Floating between two whale sharks, their colossal fins swirling about as the day’s first light danced through the turquoise water, I found my happy place. I hovered in snorkel mask and flippers in Indonesia’s Saleh Bay among the gargantuan fish. Although they were sucking up gallons of seawater thick with tiny critters—they feed voraciously like this during a new moon, I learned—and despite the fact that one was some 25 feet long, I swam fearlessly, magnetized. The literal biggest fish in the sea showed interest in me, too, but zero malice.
I was the first one in the water as the sun rose and, still enraptured an hour and a half later, I was told gently it was time to get out. “Is this real life?” I’d been asking myself silently while savoring one-on-two time with these mysterious behemoths, a visual mashup of so many different species. The profile of their face said fish while their dorsal fin screamed shark; the rippling gills reminded me of manta rays. I tried to memorize every marking, every otherworldly movement before it was time to board the Zodiac rigid inflatable boat (RIB) and return to Vela, the beyond elegant charter phinisi yacht on which I was a guest this April.
Joining these gentle giants in their space had been one of the most peaceful moments of my life. This access is the luxury of sailing with Vela, which sleeps just 12 guests plus a mostly Indonesian staff of 18. Guests enjoy immersion into beautiful landscapes and environments and a private up-close whale shark encounter thanks to generous compensation provided to the fishermen whose wide bagan boats attract them.
What it’s like to sail on a contemporary phinisi
In 2004, the late Patti Seery pioneered a modern version of the UNESCO-protected phinisi (also spelled pinisi), a luxury leisure vessel named Silolona Sojourns modeled after the early 1900s hybrid cargo boats with sails built traditionally in the Indonesian island of South Sulawesi. Her Java-born son, Tresno Seery, was the naval architect behind Vela, a 164-foot yacht designed to usher in a new generation of phinisis. Think Hermès fabric–covered headboards and throw pillows alongside vivid original Indonesian artworks and sustainably sourced teak decks. As for modern conveniences, there was staff ready to mist my face with chilled cucumber-infused water and hand me a refreshment such as pineapple tepache or pandan iced tea each time I stepped back on deck.

———

• WHAT YOU NEED TO DO
1 – The travel piece above compares parts of the whale sharks to other sea creatures. List each creature it names, together with the feature linked to it.
2 – According to the travel piece, how are Vela's guests able to have a private, up-close whale shark encounter?

• PROVIDED MATERIAL
———

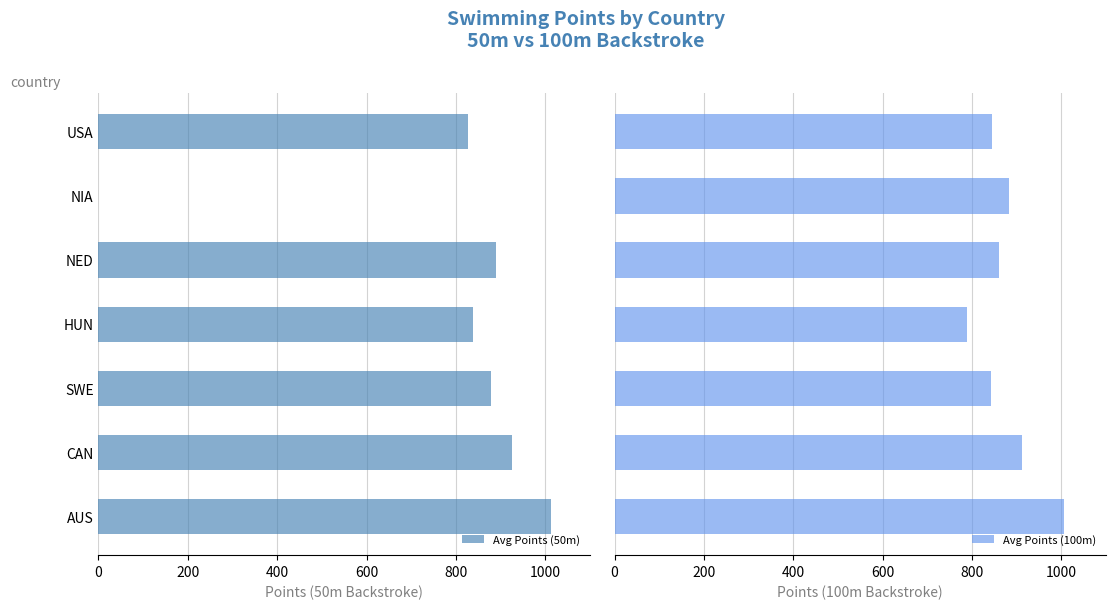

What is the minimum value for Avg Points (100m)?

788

———

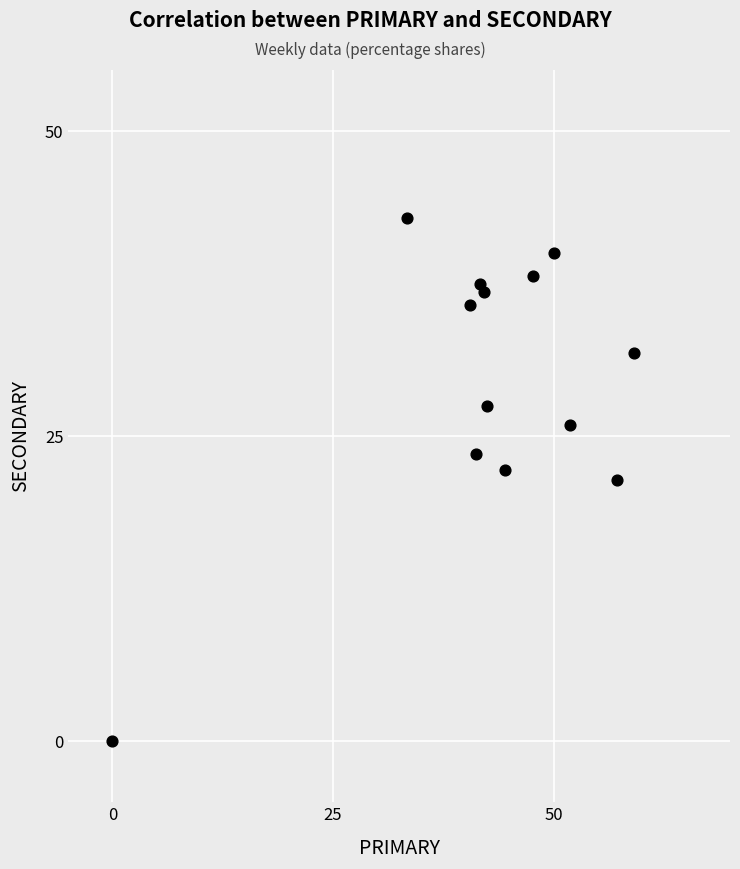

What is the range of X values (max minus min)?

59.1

———

• RESULTS OF THE TASKS
1 –
- Fish: the profile of their face
- Shark: their dorsal fin
- Manta rays: their rippling gills

2 – The encounter is possible because of generous compensation paid to the fishermen whose wide bagan boats attract the whale sharks. The piece presents this access as a luxury of sailing with Vela.